Os diálogos sobre o Boeing 737 MAX aconteceram em e-mails e mensagens instantâneas e incluem diálogos que diziam que o avião foi “projetado por palhaços e supervisionado por macacos”. As mensagens foram divulgadas pela agência Reuters e pelo jornal “The New York Times”.

As conversas foram enviadas pela própria Boeing para o Congresso dos Estados Unidos e para a agência reguladora dos EUA (FAA, na sigla em inglês).

A divulgação das mensagens faz parte do “compromisso com a transparência” assumido pela Boeing nas investigações. A empresa afirmou ainda que os diálogos não representam a Boing e são “completamente inaceitáveis”.

Nas mensagens de textos e e-mails divulgados pela Boeing, os funcionários ridicularizam a aeronave e zombam da FAA.

Em 8 de fevereiro de 2018, quando o avião estava no ar e 8 meses antes do primeiro acidente fatal, um funcionário pergunta a outro: “Você colocaria sua família em um simulador do MAX?”

O outro empregado responde: “Eu não.”

Funcionários da Boeing também trocaram mensagens com reclamações sobre o 737 MAX após problemas com o computador de gerenciamento de voo. Em uma das conversas, eles dizem:

“Este avião é projetado por palhaços, que por sua vez, são supervisionados por macacos.”

Em outra mensagem um empregado da Boeing diz: “Eu não fui perdoado por Deus pelo que eu acobertei ano passado.”
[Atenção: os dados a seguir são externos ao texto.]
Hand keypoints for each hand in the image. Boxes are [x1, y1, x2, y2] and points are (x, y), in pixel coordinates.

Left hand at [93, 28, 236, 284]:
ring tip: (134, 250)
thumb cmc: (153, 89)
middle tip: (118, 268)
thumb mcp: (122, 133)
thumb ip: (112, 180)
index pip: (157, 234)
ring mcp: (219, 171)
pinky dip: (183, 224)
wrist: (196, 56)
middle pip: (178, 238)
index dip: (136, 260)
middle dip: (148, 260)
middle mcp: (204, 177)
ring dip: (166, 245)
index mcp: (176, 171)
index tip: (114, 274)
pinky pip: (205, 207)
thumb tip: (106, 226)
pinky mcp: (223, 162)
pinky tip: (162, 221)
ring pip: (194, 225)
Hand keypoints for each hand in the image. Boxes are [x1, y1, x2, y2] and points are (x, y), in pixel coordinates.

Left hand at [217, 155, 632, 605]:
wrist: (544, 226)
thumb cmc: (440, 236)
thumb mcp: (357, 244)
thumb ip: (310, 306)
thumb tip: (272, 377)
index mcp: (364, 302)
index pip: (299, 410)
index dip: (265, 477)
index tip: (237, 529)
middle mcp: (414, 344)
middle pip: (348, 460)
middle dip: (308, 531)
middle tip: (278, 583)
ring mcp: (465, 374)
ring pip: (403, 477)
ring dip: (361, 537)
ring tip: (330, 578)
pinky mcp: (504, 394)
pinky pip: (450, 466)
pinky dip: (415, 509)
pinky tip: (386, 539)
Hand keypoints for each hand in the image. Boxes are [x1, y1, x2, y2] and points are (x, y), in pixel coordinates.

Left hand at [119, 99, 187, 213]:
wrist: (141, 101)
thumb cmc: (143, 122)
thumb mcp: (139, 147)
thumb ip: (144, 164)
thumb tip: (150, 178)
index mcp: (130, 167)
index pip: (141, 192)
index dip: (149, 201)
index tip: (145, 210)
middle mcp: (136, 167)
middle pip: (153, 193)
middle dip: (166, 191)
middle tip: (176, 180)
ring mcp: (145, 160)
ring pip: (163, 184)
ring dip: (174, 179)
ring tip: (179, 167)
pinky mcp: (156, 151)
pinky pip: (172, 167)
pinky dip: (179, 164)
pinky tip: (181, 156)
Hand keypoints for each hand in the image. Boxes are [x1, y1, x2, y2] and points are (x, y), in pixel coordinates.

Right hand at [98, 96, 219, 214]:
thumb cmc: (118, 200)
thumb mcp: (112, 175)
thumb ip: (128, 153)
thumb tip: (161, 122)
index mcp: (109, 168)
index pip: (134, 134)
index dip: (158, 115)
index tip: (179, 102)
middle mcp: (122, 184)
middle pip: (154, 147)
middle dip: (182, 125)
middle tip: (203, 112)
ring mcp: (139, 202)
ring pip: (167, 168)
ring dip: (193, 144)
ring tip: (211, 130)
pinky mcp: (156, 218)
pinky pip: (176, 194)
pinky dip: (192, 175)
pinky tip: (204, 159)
A identidade dos funcionários não foi revelada, mas uma das mensagens é atribuída a um do setor de marketing da Boeing. Ele não faz críticas ao avião, mas, sim, comemora sobre a suspensão de treinamento dos pilotos que iriam usar o avião.
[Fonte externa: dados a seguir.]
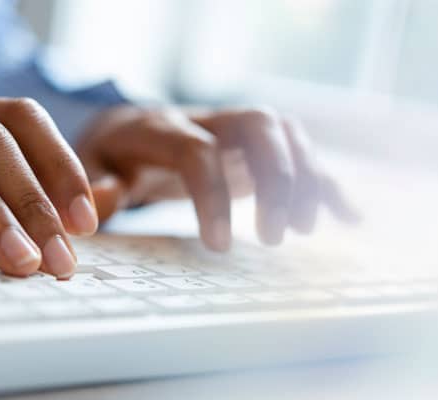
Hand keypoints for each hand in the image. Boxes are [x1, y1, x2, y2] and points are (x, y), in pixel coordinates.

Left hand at [78, 105, 358, 250]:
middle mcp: (205, 119)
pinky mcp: (251, 145)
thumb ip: (96, 186)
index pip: (197, 152)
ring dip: (304, 178)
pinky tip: (348, 215)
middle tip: (275, 237)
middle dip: (276, 179)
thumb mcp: (89, 170)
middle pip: (258, 127)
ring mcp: (233, 128)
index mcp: (159, 128)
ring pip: (285, 133)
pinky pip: (298, 151)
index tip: (219, 247)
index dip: (212, 197)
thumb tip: (99, 206)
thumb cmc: (108, 156)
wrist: (127, 129)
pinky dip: (325, 181)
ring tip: (303, 230)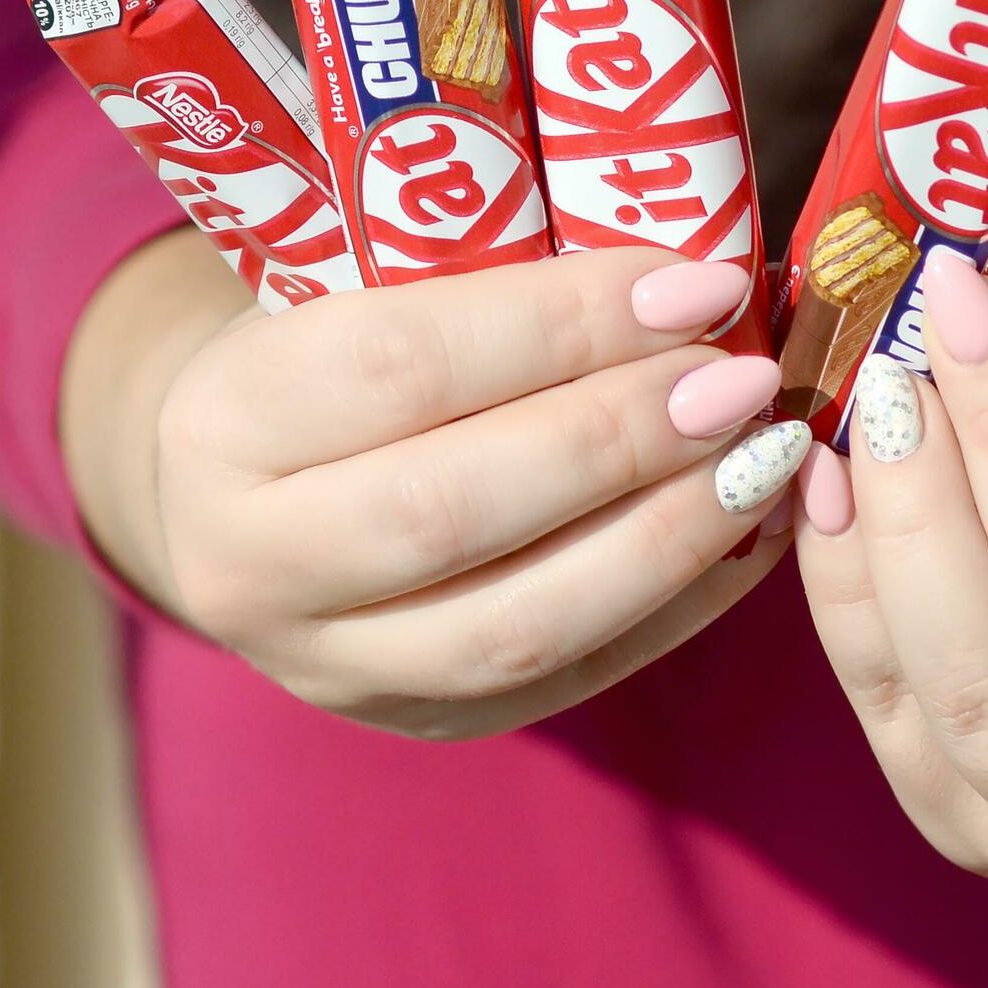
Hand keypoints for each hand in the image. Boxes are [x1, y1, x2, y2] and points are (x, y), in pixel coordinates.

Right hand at [104, 245, 810, 740]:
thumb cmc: (331, 350)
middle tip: (744, 378)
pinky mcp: (416, 720)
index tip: (698, 282)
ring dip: (667, 536)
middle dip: (623, 437)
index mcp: (222, 417)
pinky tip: (752, 531)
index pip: (404, 366)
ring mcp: (327, 664)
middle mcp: (248, 559)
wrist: (244, 491)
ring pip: (516, 624)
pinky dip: (678, 603)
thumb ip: (483, 273)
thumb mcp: (357, 285)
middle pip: (456, 507)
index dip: (564, 325)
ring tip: (765, 459)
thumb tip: (689, 267)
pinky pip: (567, 677)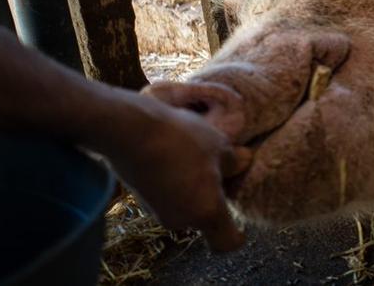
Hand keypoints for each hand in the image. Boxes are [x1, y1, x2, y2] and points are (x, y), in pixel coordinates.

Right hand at [102, 93, 251, 251]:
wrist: (129, 130)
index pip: (226, 243)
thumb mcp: (220, 146)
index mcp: (207, 212)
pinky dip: (173, 179)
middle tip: (217, 165)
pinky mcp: (140, 198)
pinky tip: (171, 153)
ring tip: (191, 152)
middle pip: (206, 216)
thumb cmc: (183, 140)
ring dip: (192, 184)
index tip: (240, 228)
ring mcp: (157, 211)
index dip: (236, 237)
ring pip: (185, 203)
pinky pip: (168, 193)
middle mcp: (181, 220)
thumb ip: (235, 163)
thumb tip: (243, 164)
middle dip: (213, 195)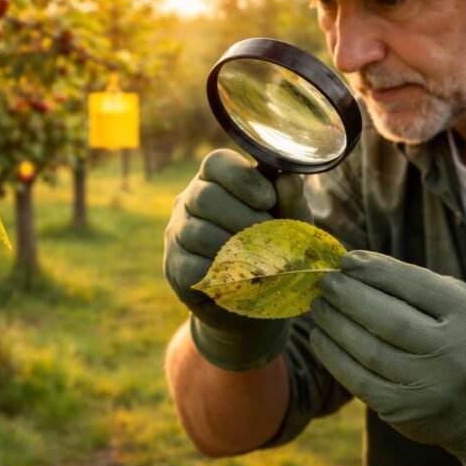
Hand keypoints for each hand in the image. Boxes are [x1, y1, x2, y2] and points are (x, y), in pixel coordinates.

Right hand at [163, 149, 309, 369]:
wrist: (258, 302)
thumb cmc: (276, 250)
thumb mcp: (291, 224)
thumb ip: (291, 201)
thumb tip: (290, 179)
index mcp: (216, 180)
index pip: (216, 163)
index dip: (241, 178)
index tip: (268, 200)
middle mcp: (189, 202)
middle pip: (205, 197)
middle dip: (243, 219)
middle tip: (269, 239)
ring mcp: (177, 234)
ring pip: (198, 233)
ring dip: (236, 250)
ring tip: (263, 264)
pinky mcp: (174, 267)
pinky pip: (193, 267)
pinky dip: (223, 275)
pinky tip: (243, 281)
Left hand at [311, 250, 465, 465]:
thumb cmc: (464, 341)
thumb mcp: (461, 308)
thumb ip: (416, 285)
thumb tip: (355, 264)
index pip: (417, 286)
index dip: (376, 271)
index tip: (347, 260)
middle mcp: (457, 355)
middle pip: (389, 320)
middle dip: (349, 296)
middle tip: (325, 281)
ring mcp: (431, 388)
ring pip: (369, 350)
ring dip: (335, 324)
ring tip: (318, 306)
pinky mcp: (405, 412)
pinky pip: (358, 380)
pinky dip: (333, 356)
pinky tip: (320, 336)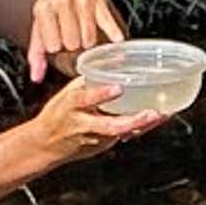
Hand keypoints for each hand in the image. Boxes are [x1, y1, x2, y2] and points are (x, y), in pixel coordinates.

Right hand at [24, 74, 164, 164]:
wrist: (45, 145)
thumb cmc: (57, 115)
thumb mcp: (67, 93)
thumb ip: (89, 80)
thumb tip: (114, 59)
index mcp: (71, 106)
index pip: (85, 99)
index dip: (101, 94)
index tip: (118, 88)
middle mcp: (84, 124)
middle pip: (110, 126)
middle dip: (133, 121)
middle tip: (151, 113)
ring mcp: (95, 138)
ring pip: (122, 133)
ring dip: (143, 125)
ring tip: (160, 114)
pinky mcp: (102, 145)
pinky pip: (124, 135)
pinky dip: (141, 128)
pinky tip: (155, 118)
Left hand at [27, 0, 125, 81]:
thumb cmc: (53, 1)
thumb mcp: (38, 22)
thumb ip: (36, 52)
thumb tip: (36, 77)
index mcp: (44, 8)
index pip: (53, 45)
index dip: (57, 46)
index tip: (59, 41)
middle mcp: (63, 2)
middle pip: (72, 43)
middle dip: (73, 45)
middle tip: (72, 37)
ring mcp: (82, 0)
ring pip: (89, 39)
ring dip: (88, 42)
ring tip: (83, 35)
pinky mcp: (99, 0)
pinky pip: (108, 24)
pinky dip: (113, 34)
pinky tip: (115, 40)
A agência reguladora havia decido que pilotos que voaram com um modelo anterior ao 737 MAX, o 737 NG, não precisariam passar horas no simulador de voo.
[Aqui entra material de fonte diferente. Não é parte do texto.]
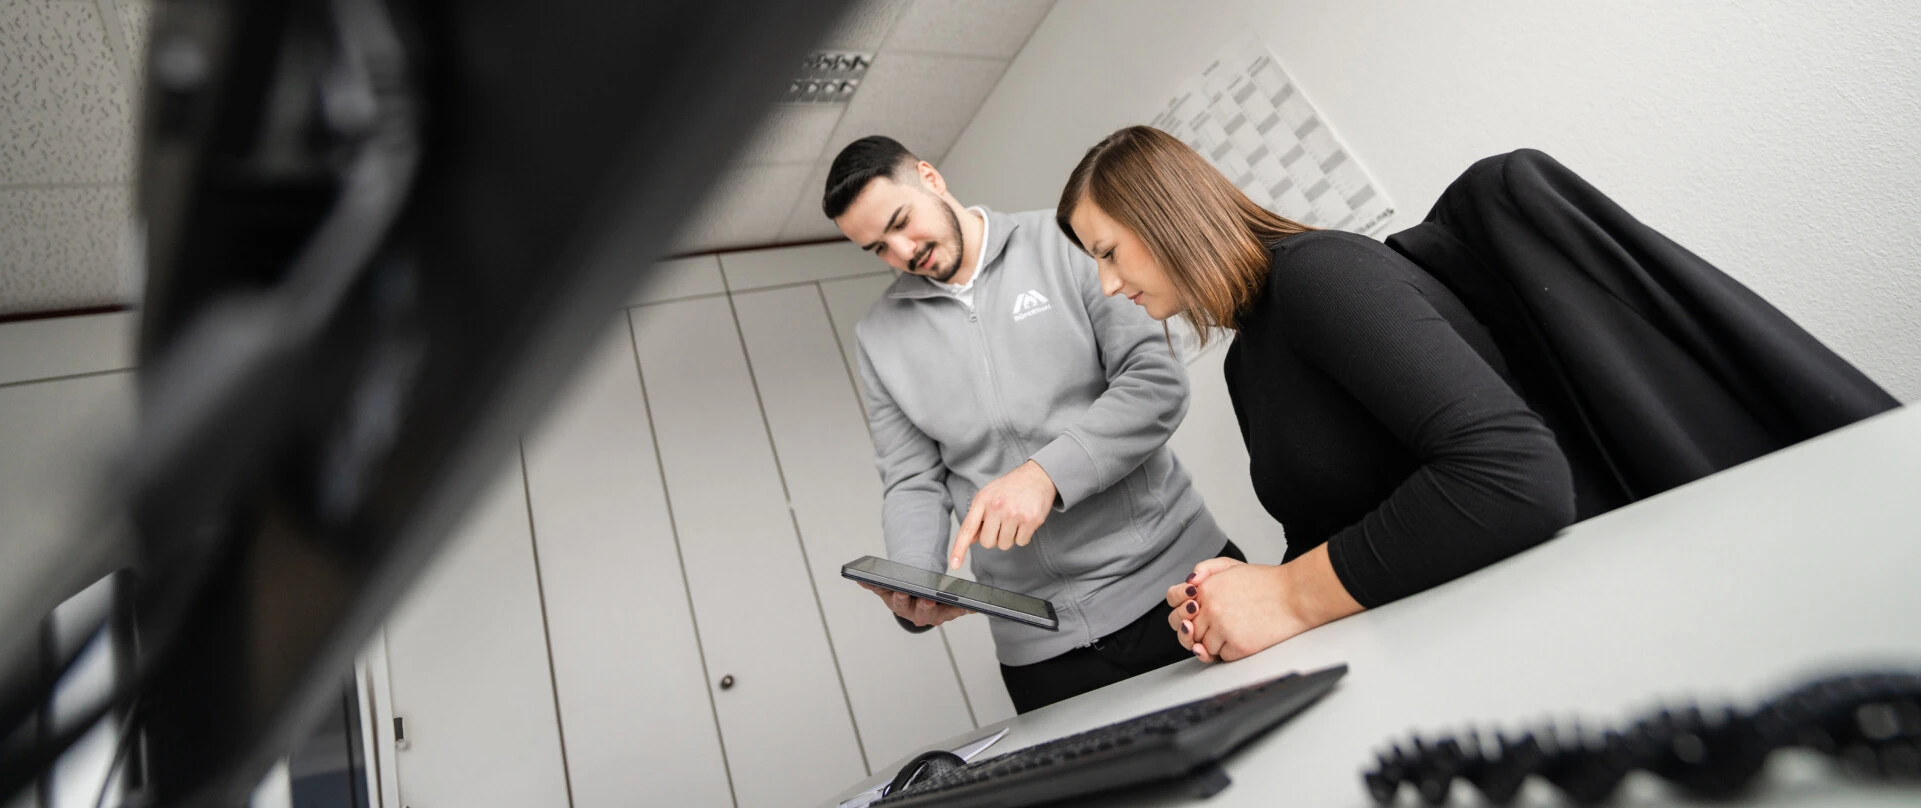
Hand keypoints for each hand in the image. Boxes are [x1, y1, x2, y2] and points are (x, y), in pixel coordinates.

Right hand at [859, 582, 971, 627]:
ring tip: (960, 604)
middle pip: (922, 612)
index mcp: (902, 607)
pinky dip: (967, 610)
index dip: (901, 598)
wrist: (915, 600)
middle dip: (924, 606)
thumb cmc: (902, 593)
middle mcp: (918, 615)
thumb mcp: (887, 588)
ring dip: (951, 610)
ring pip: (943, 614)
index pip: (900, 603)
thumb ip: (874, 583)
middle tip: (928, 598)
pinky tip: (976, 606)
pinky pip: (959, 612)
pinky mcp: (949, 613)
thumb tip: (857, 578)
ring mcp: (935, 615)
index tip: (901, 591)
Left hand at [949, 460, 1056, 568]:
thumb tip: (970, 539)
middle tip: (1001, 523)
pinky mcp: (1031, 520)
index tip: (955, 564)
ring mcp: (1014, 514)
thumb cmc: (1010, 487)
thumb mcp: (988, 496)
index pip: (968, 528)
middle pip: (987, 542)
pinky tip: (1024, 521)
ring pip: (1004, 545)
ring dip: (1009, 537)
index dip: (959, 548)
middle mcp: (997, 507)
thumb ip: (978, 517)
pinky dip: (1023, 536)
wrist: (1037, 476)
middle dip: (993, 537)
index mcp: (982, 500)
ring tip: (1014, 519)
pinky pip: (1021, 542)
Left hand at [1165, 545, 1362, 662]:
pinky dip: (1231, 652)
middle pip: (1188, 632)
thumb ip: (1204, 571)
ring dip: (1216, 643)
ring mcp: (1223, 628)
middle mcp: (1210, 608)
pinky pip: (1222, 657)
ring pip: (1204, 647)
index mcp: (1205, 589)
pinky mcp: (1239, 646)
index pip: (1175, 607)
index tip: (1195, 615)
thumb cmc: (1266, 584)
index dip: (1184, 613)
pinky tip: (1244, 637)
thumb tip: (1187, 586)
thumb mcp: (1231, 566)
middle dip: (1198, 632)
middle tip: (1217, 627)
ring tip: (1236, 629)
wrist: (1296, 596)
“Dá para estar longe de um NG durante 30 anos e ainda assim entrar em um MAX? Amo!”, escreveu ele. Em um outro momento do e-mail, ele diz que essa é uma maneira de a Boeing cortar custos.

A Boeing pediu desculpas em uma nota pública:

“Lamentamos o conteúdo dessas comunicações e pedimos desculpas à FAA, ao Congresso, aos nossos clientes empresas de aviação e ao público que voa. A linguagem usada nessas comunicações, e alguns dos sentimentos que ela expressa, são inconsistente com os valores da Boeing, e a companhia está tomando ação apropriada em resposta. Isso vai incluir ação disciplinar ou outra ação pessoal, assim que as revisões necessárias forem completas”.

A Boeing enfrenta sua pior crise desde as quedas das aeronaves na Etiópia e na Indonésia com danos à reputação e perdas que ultrapassam os US$ 9 bilhões, prejudicando fornecedores e clientes.